Indeed, Turpie was very pleased with the performance of all three seg fund families’ Canadian equity funds, noting that all three internal management teams – GWL Investment Management (GWLIM), Laketon Investment Management Ltd. and London Capital Management Ltd. – achieved above-average performance despite being independent of each other and having different investment styles. (GWLIM is a top-down all-capitalization growth portfolio manager. Laketon is a bottom-up, large-cap portfolio manager with concentrated holdings. London Capital is a bottom-up, growth at a reasonable price, large-cap portfolio manager.)
GWLIM’s Canadian mid-cap funds – there’s one in each of the three GWL seg fund lineups – did particularly well, Turpie notes, because they were “driven not just by good stock selection, but also avoidance of ‘torpedo’ stocks.”
Another factor that helped bond and balanced funds in GWL’s three seg fund families was a bias toward higher-quality corporate bonds. “With high yield not doing so well in 2015, we benefited from this bias,” Turpie says
On the other hand, there was some drag last year, notably in London Life Dividend Fund ($2 billion in AUM), which remained in the fourth performance quartile. As this fund is a “pure” fund – no non-Canadian holdings – it ranked below peers that held up to 30% in foreign equities.
The other big seg fund family is sponsored by Waterloo Ont.-based Manufacturers Life Insurance Co. (Manulife), now the biggest family, with $49.5 billion in AUM following the acquisition of London, U.K.-based Standard Life PLC’s Canadian operations in 2015.
“We gained access to some excellent [seg] funds and [portfolio] managers,” says Brent Wilson, manager of investment research and analysis with Manulife’s investment-management services. In particular, he points to Standard Life Canadian Dividend Growth Fund, now used in Manulife’s conservative and moderate portfolios.
In addition, Standard Life Ideal Global Dividend Growth Fund now is part of Manulife’s seg fund lineup even though the fund is a “third party” fund managed by the now unrelated Standard Life.
The seg funds retaining the Standard Life brand had excellent performance in 2015, with 84.2% of AUM in the first or second performance quartiles. In contrast, only 47.7% of pre-existing Manulife seg funds were above-average performers.

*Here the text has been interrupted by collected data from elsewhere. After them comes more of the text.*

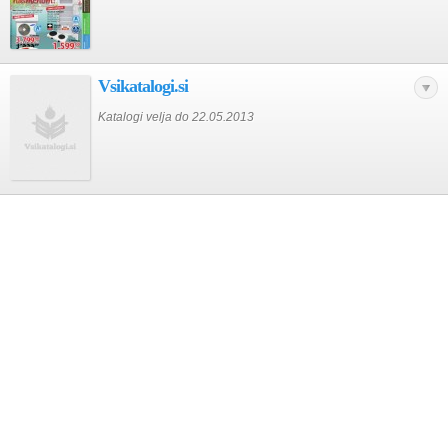
Vsikatalogi.si
Katalogi velja do 22.05.2013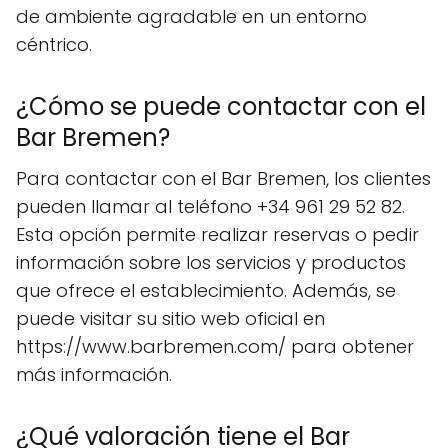
de ambiente agradable en un entorno
céntrico.
¿Cómo se puede contactar con el
Bar Bremen?
Para contactar con el Bar Bremen, los clientes
pueden llamar al teléfono +34 961 29 52 82.
Esta opción permite realizar reservas o pedir
información sobre los servicios y productos
que ofrece el establecimiento. Además, se
puede visitar su sitio web oficial en
https://www.barbremen.com/ para obtener
más información.
¿Qué valoración tiene el Bar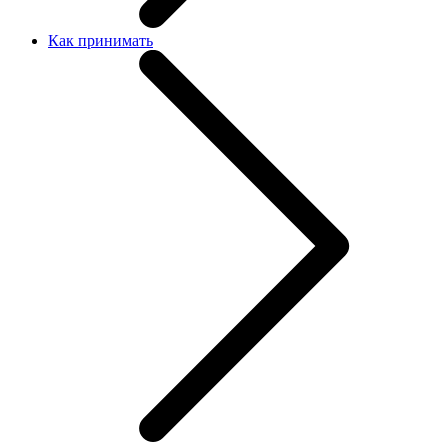
Как принимать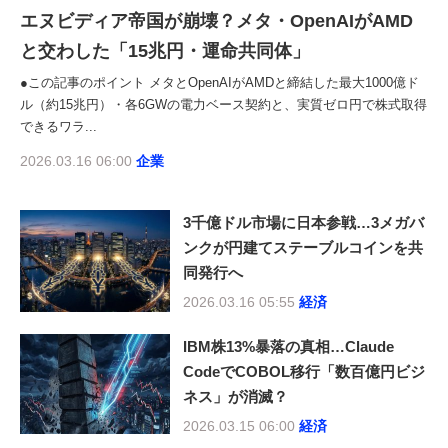
エヌビディア帝国が崩壊？メタ・OpenAIがAMD
と交わした「15兆円・運命共同体」
●この記事のポイント メタとOpenAIがAMDと締結した最大1000億ド
ル（約15兆円）・各6GWの電力ベース契約と、実質ゼロ円で株式取得
できるワラ...
2026.03.16 06:00
企業
3千億ドル市場に日本参戦…3メガバ
ンクが円建てステーブルコインを共
同発行へ
2026.03.16 05:55
経済
IBM株13%暴落の真相…Claude
CodeでCOBOL移行「数百億円ビジ
ネス」が消滅？
2026.03.15 06:00
経済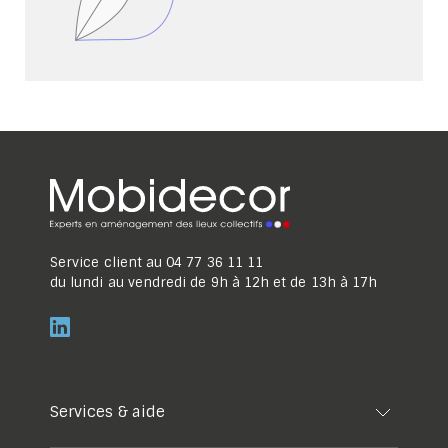
Service client au
04 77 36 11 11
du lundi au vendredi de 9h à 12h et de 13h à 17h
Services & aide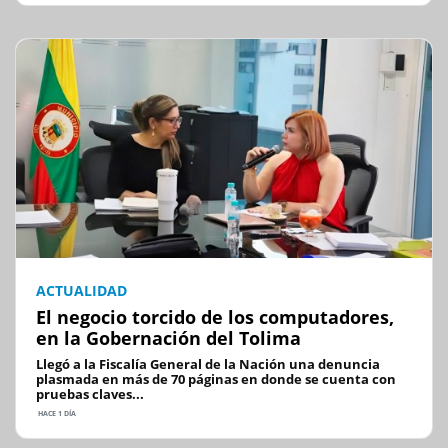
ACTUALIDAD
El negocio torcido de los computadores,
en la Gobernación del Tolima
Llegó a la Fiscalía General de la Nación una denuncia
plasmada en más de 70 páginas en donde se cuenta con
pruebas claves...
HACE 1 DÍA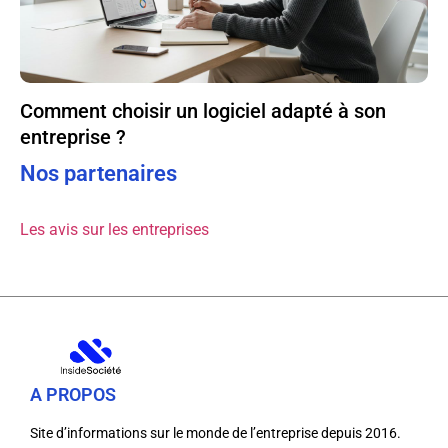
Comment choisir un logiciel adapté à son
entreprise ?
Nos partenaires
Les avis sur les entreprises
A PROPOS
Site d’informations sur le monde de l’entreprise depuis 2016.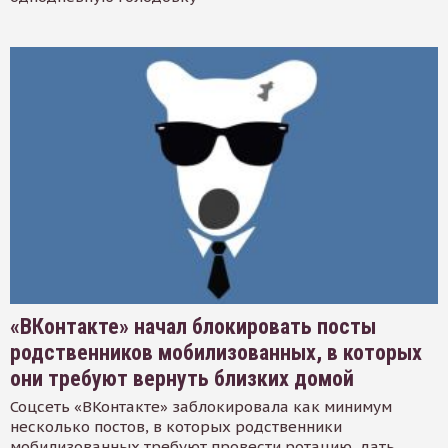
«ВКонтакте» начал блокировать посты
родственников мобилизованных, в которых
они требуют вернуть близких домой
Соцсеть «ВКонтакте» заблокировала как минимум
несколько постов, в которых родственники
мобилизованных требуют провести ротацию, дать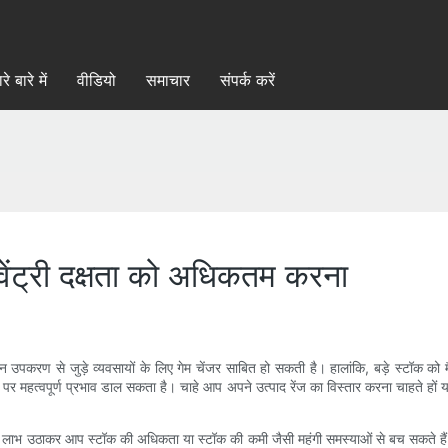
रे बारे में
वीडियो
समाचार
संपर्क करें
वेंट्री दक्षता को अधिकतम करना
ण से जुड़े व्यवसायों के लिए गेम चेंजर साबित हो सकती है। हालांकि, बड़े स्टॉक को मैनेज 
पर महत्वपूर्ण प्रभाव डाल सकता है। चाहे आप अपने उत्पाद रेंज का विस्तार करना चाहते हों 
ं जानकारी का लाभ उठाकर आप स्टॉक की अधिकता या स्टॉक की कमी जैसी महंगी समस्याओं से बच सकते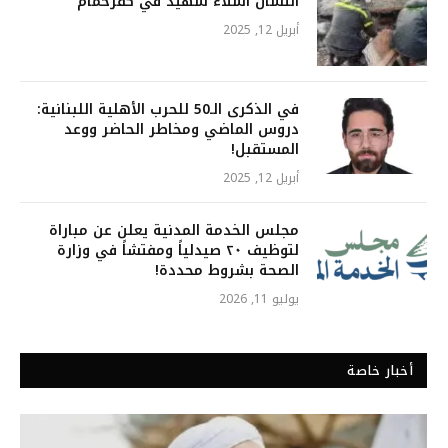
انتشال أشلاء شهيد في كفرحمام
أبريل 12, 2025
في الذكرى الـ50 للحرب الأهلية اللبنانية:
دروس الماضي ومخاطر الحاضر ووعد
المستقبل!
أبريل 12, 2025
مجلس الخدمة المدنية يعلن عن مباراة
لتوظيف ٢٠ صيدلياً ومفتشاً في وزارة
الصحة بشروط محددة!
يوليو 11, 2026
أخبار خاصة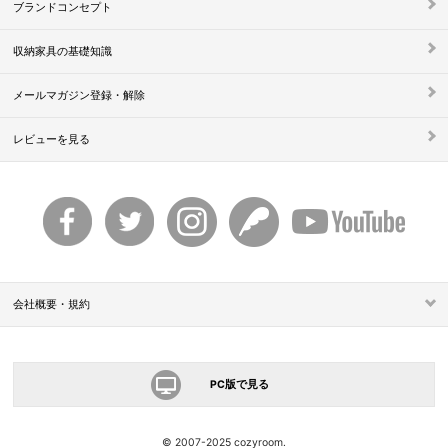
ブランドコンセプト
収納家具の基礎知識
メールマガジン登録・解除
レビューを見る
会社概要・規約
PC版で見る
© 2007-2025 cozyroom.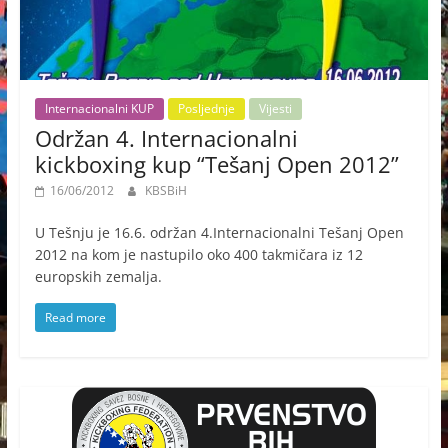
Internacionalni KUP
Posljednje
Vijesti
Održan 4. Internacionalni
kickboxing kup “Tešanj Open 2012”
16/06/2012
KBSBiH
U Tešnju je 16.6. održan 4.Internacionalni Tešanj Open
2012 na kom je nastupilo oko 400 takmičara iz 12
europskih zemalja.
Read more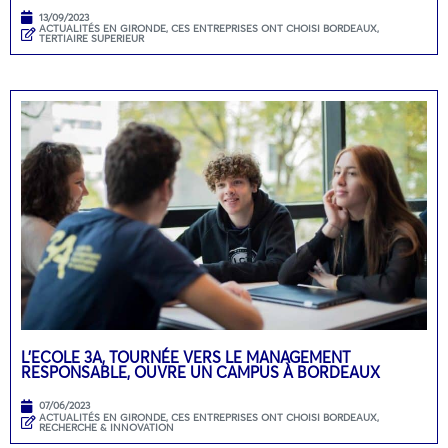
13/09/2023
ACTUALITÉS EN GIRONDE
,
CES ENTREPRISES ONT CHOISI BORDEAUX
,
TERTIAIRE SUPERIEUR
L’ECOLE 3A, TOURNÉE VERS LE MANAGEMENT
RESPONSABLE, OUVRE UN CAMPUS À BORDEAUX
07/06/2023
ACTUALITÉS EN GIRONDE
,
CES ENTREPRISES ONT CHOISI BORDEAUX
,
RECHERCHE & INNOVATION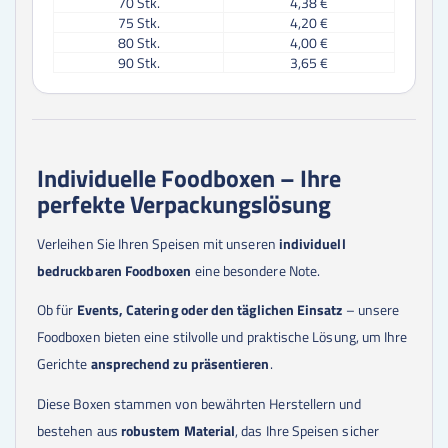
70
Stk.
4,38 €
75
Stk.
4,20 €
80
Stk.
4,00 €
90
Stk.
3,65 €
100
Stk.
3,39 €
125
Stk.
2,87 €
150
Stk.
2,53 €
175
Stk.
2,28 €
200
Stk.
2,10 €
Individuelle Foodboxen – Ihre
225
Stk.
1,96 €
perfekte Verpackungslösung
250
Stk.
1,85 €
300
Stk.
1,60 €
350
Stk.
1,43 €
Verleihen Sie Ihren Speisen mit unseren
individuell
400
Stk.
1,30 €
bedruckbaren Foodboxen
eine besondere Note.
450
Stk.
1,20 €
500
Stk.
1,12 €
Ob für
Events, Catering oder den täglichen Einsatz
– unsere
550
Stk.
1,06 €
Foodboxen bieten eine stilvolle und praktische Lösung, um Ihre
600
Stk.
1,02 €
650
Stk.
0,98 €
Gerichte
ansprechend zu präsentieren
.
700
Stk.
0,95 €
750
Stk.
0,92 €
Diese Boxen stammen von bewährten Herstellern und
800
Stk.
0,90 €
bestehen aus
robustem Material
, das Ihre Speisen sicher
850
Stk.
0,87 €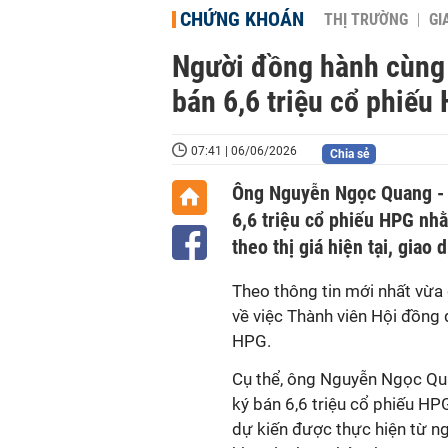
CHỨNG KHOÁN
THỊ TRƯỜNG
GI
Người đồng hành cùng
bán 6,6 triệu cổ phiếu
07:41 | 06/06/2026
Chia sẻ
Ông Nguyễn Ngọc Quang - 
6,6 triệu cổ phiếu HPG nhằ
theo thị giá hiện tại, giao 
Theo thông tin mới nhất vừ
về việc Thành viên Hội đồng 
HPG.
Cụ thể, ông Nguyễn Ngọc Qua
ký bán 6,6 triệu cổ phiếu HP
dự kiến được thực hiện từ 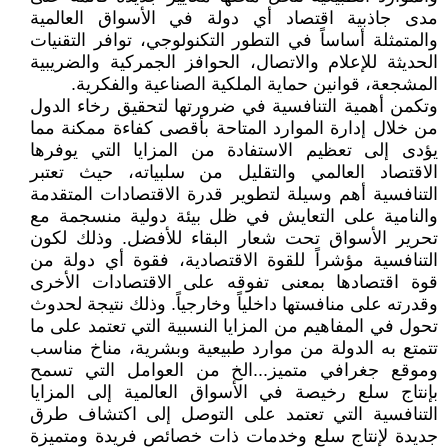
مدى جاذبية اقتصاد أي دولة في الأسواق العالمية
والمتمثلة أساساً في التطور التكنولوجي، توافر التقنيات
الحديثة للإعلام والاتصال، الحوافز الجمركية والضريبية
المشجعة، قوانين حماية الملكية الصناعية والفكرية.
وتكمن أهمية التنافسية في ضرورتها لتحقيق رخاء الدول
من خلال إدارة الموارد المتاحة بأقصى كفاءة ممكنة مما
يؤدى إلى تعظيم الاستفادة من المزايا التي يوفرها
الاقتصاد العالمي والتقليل من سلبياته، حيث تعتبر
التنافسية أهم وسيلة لتطوير قدرة الاقتصادات المتقدمة
والنامية على التعايش في ظل بيئة دولية منسجمة مع
تحرير الأسواق تحت شعار البقاء للأفضل. وذلك لكون
التنافسية مؤشراً للقوة الاقتصادية، فقوة أي دولة من
قوة اقتصادها بمعنى تفوقه على الاقتصادات الأخرى
وقدرته على منافستها داخلياً وخارجياً. وذلك نتيجة لحدوث
تحول في المفاهيم من المزايا النسبية التي تعتمد على ما
تتمتع به الدولة من موارد طبيعية وبشرية، مناخ مناسب
وموقع جغرافي متميز...الخ من العوامل التي تسمح
بإنتاج سلع رخيصة في الأسواق العالمية إلى المزايا
التنافسية التي تعتمد على التوصل إلى اكتشاف طرق
جديدة لإنتاج سلع وخدمات ذات خصائص فريدة ومتميزة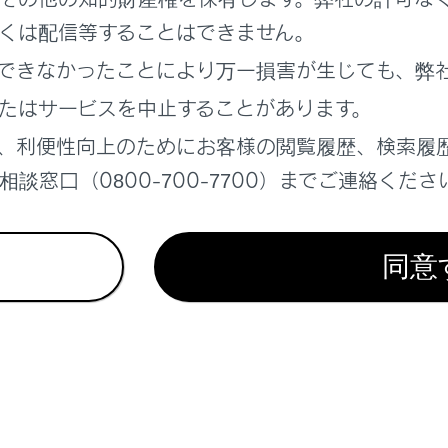
くは配信等することはできません。
れているページ
このページ
できなかったことにより万一損害が生じても、弊
の積み込み
たはサービスを中止することがあります。
イブリッドシステムの充電装備
、利便性向上のためにお客様の閲覧履歴、検索履
／ロック解除
談窓口（0800-700-7700）までご連絡くださ
同意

A major drag for Manulife’s seg funds was the massive Manulife High Income Fund ($8.1 billion in AUM), which had below-average performance last year vs first quartile performance in 2014. Last year wasn’t a good one for that fund in terms of market trends, Wilson says. That is, the fund is managed with a value style and favours corporate bonds – and 2015 was a year in which growth stocks and government bonds did better. In addition, the fund had less foreign equities exposure than its peers.
Still, this fund has been so popular that no new purchases have been allowed since August 2015. Investors looking for a similar seg fund can look at Standard Life Ideal Monthly Income Fund.